[问题] vllm-wrapper中使用make_context引入了chatml template，这与直接使用llm.generate一致吗

是否已有关于该错误的issue或讨论？ | Is there an existing issue / discussion for this?

[X] 我已经搜索过已有的issues和讨论 | I have searched the existing issues / discussions

该问题是否在FAQ中有解答？ | Is there an existing answer for this in FAQ?

[X] 我已经搜索过FAQ | I have searched FAQ

当前行为 | Current Behavior

在https://qwen.readthedocs.io/en/latest/deployment/vllm.html 文档和 qwen-wrapper代码中，输入是被chatml template包装一下在这篇(modelscope)[https://developer.aliyun.com/article/1380325] 中以及所有https://github.com/vllm-project/vllm/tree/main/examples的例子中，都是直接使用vllm的llm generate进行推理，没有使用模型对应的chat模版

我该如何正确在千问模型上使用vllm呢。

期望行为 | Expected Behavior

No response

复现方法 | Steps To Reproduce

No response

运行环境 | Environment

- OS:
- Python:
- Transformers:
- PyTorch:
- CUDA (`python -c 'import torch; print(torch.version.cuda)'`):

备注 | Anything else?

No response

Please be advised that this is the Qwen(1.0) repository, and it appears you are using Qwen1.5 models.

请注意，这是Qwen(1.0)的存储库，而您希望使用的是Qwen1.5的模型。

Firstly, it's crucial to distinguish between base models (e.g., Qwen-7B) and chat models (e.g., Qwen-7B-Chat), as they are distinct model types.
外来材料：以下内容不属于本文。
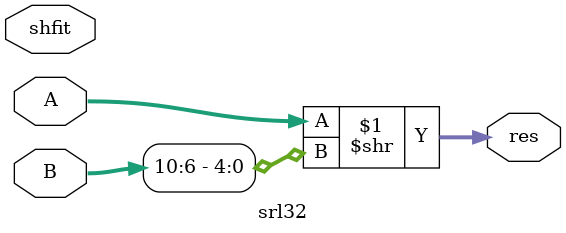
<source format=v>
`timescale 1ns / 1ps
module srl32(input [31:0] A,
				 input [31:0] B,
				 input [4:0] shfit,
				 output [31:0] res
				);
	
	assign res = A >> B[10:6];	//32Î»ÊýÓÒÒÆ¡£SP3ÒÆ1Î»,SWordÒÆshfitÎ»£¬ÐèÒªÐÞ¸ÄÂß¼­·ûºÅ£¬Ôö¼Óshfit¶Ë¿Ú

endmodule

</source>
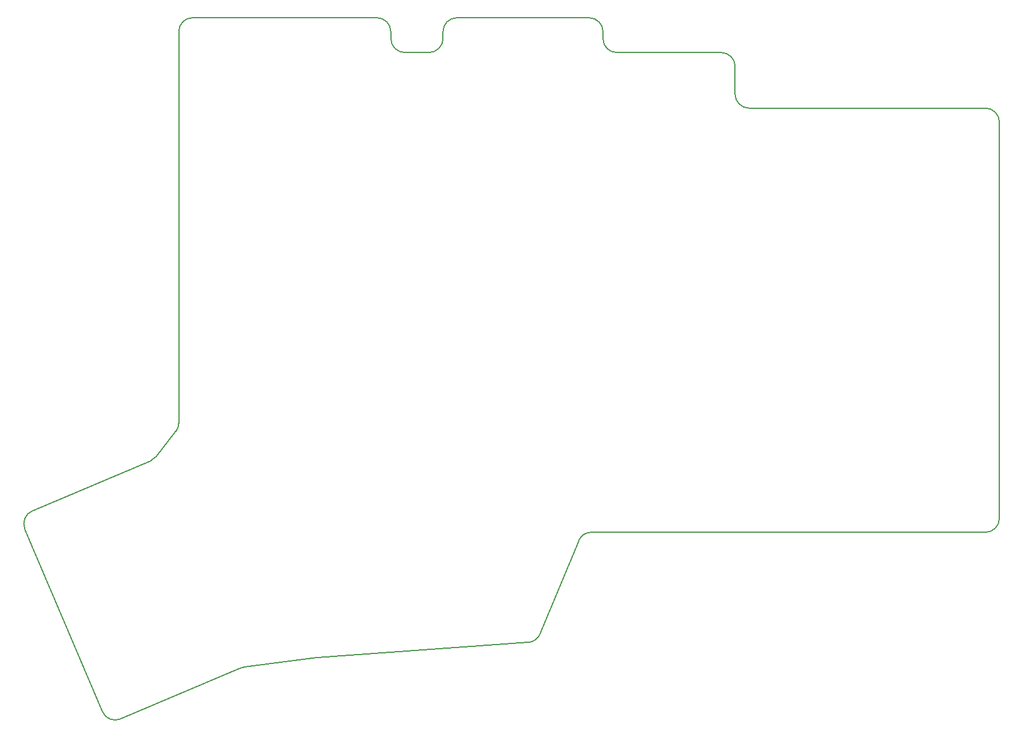
<source format=gbr>
%TF.GenerationSoftware,KiCad,Pcbnew,8.0.6*%
%TF.CreationDate,2024-12-24T11:46:23+01:00*%
%TF.ProjectId,right,72696768-742e-46b6-9963-61645f706362,v1.0.0*%
%TF.SameCoordinates,Original*%
%TF.FileFunction,Profile,NP*%
%FSLAX46Y46*%
G04 Gerber Fmt 4.6, Leading zero omitted, Abs format (unit mm)*
G04 Created by KiCad (PCBNEW 8.0.6) date 2024-12-24 11:46:23*
%MOMM*%
%LPD*%
G01*
G04 APERTURE LIST*
%TA.AperFunction,Profile*%
%ADD10C,0.150000*%
%TD*%
G04 APERTURE END LIST*
D10*
X210352485Y-189543301D02*
G75*
G02*
X210463894Y-189532098I255815J-1984399D01*
G01*
X228500000Y-100500000D02*
G75*
G02*
X226500000Y-102500000I-2000000J0D01*
G01*
X226500000Y-102500000D02*
X223000000Y-102500000D01*
X308500000Y-169500000D02*
X308500000Y-112500000D01*
X270500000Y-108500000D02*
X270500000Y-104500000D01*
X249500000Y-97500000D02*
X230500000Y-97500000D01*
X251500000Y-100500000D02*
X251500000Y-99500000D01*
X228500000Y-99500000D02*
X228500000Y-100500000D01*
X249500000Y-97500000D02*
G75*
G02*
X251500000Y-99500000I0J-2000000D01*
G01*
X210463894Y-189532096D02*
X240767150Y-187339215D01*
X190068841Y-157045298D02*
X187251784Y-160608107D01*
X308500000Y-169500000D02*
G75*
G02*
X306500000Y-171500000I-2000000J0D01*
G01*
X190500000Y-155804840D02*
G75*
G02*
X190068822Y-157045283I-2000000J40D01*
G01*
X168385681Y-171055342D02*
G75*
G02*
X169445237Y-168432890I1841019J781442D01*
G01*
X247989482Y-172737025D02*
G75*
G02*
X249838230Y-171500028I1848718J-762975D01*
G01*
X219000000Y-97500000D02*
X192500000Y-97500000D01*
X268500000Y-102500000D02*
G75*
G02*
X270500000Y-104500000I0J-2000000D01*
G01*
X182143990Y-198349278D02*
X199380530Y-191032801D01*
X223000000Y-102500000D02*
G75*
G02*
X221000000Y-100500000I0J2000000D01*
G01*
X268500000Y-102500000D02*
X253500000Y-102500000D01*
X199906231Y-190890231D02*
X210352484Y-189543301D01*
X306500000Y-110500000D02*
G75*
G02*
X308500000Y-112500000I0J-2000000D01*
G01*
X219000000Y-97500000D02*
G75*
G02*
X221000000Y-99500000I0J-2000000D01*
G01*
X242471547Y-186107406D02*
X247989482Y-172737025D01*
X221000000Y-100500000D02*
X221000000Y-99500000D01*
X186464405Y-161208658D02*
X169445229Y-168432870D01*
X272500000Y-110500000D02*
G75*
G02*
X270500000Y-108500000I0J2000000D01*
G01*
X249838230Y-171500000D02*
X306500000Y-171500000D01*
X182143990Y-198349278D02*
G75*
G02*
X179521500Y-197289738I-781490J1840978D01*
G01*
X253500000Y-102500000D02*
G75*
G02*
X251500000Y-100500000I0J2000000D01*
G01*
X306500000Y-110500000D02*
X272500000Y-110500000D01*
X187251784Y-160608106D02*
G75*
G02*
X186464406Y-161208660I-1568884J1240506D01*
G01*
X228500000Y-99500000D02*
G75*
G02*
X230500000Y-97500000I2000000J0D01*
G01*
X190500000Y-99500000D02*
G75*
G02*
X192500000Y-97500000I2000000J0D01*
G01*
X190500000Y-99500000D02*
X190500000Y-155804840D01*
X242471547Y-186107407D02*
G75*
G02*
X240767149Y-187339195I-1848747J763007D01*
G01*
X168385681Y-171055342D02*
X179521518Y-197289730D01*
X199380530Y-191032800D02*
G75*
G02*
X199906231Y-190890228I781470J-1841000D01*
G01*
M02*

</source>
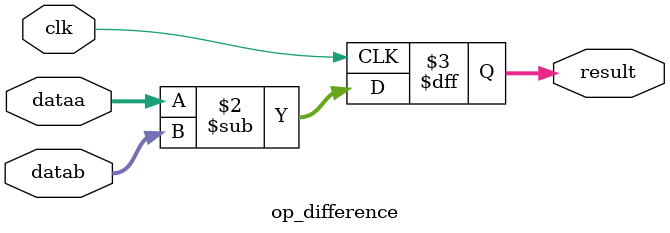
<source format=v>
/****************************************************************************************************
Author    : Zihao Cheng z5108506
Degree 	  : Bachelor of computer engineering
Supovisor : LinKan (George) Gong
Company	  : UNSW Sydney Australia
****************************************************************************************************/
module op_difference
(
	input clk,
	input [3:0] dataa,
	input [3:0] datab,
	output reg [4:0] result
);

	always @ (posedge clk)
	begin
			result <= dataa - datab;
	end

endmodule

</source>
Base models only support text continuation, whereas chat models facilitate conversation through a specific template - in the case of Qwen, ChatML format is adopted for its chat models. Generally, for chat models, you need to apply this template to your input at some point during the process.

首先，必须明确区分基模型（例如Qwen-7B）和对话模型（例如Qwen-7B-Chat），它们是不同类型的模型。基础模型仅支持文本续写功能，而对话模型通过一种特殊的模板（Qwen-Chat采用ChatML格式）来支持对话。通常情况下，对于对话模型，需要在某个环节将此模板应用于输入内容。

Secondly, there are notable differences between Qwen 1.0 and Qwen 1.5, with each employing different methods to implement the chat template.

其次，Qwen 1.0和Qwen 1.5之间也存在显著差异，并且各自采用了不同的方法来应用对话模板。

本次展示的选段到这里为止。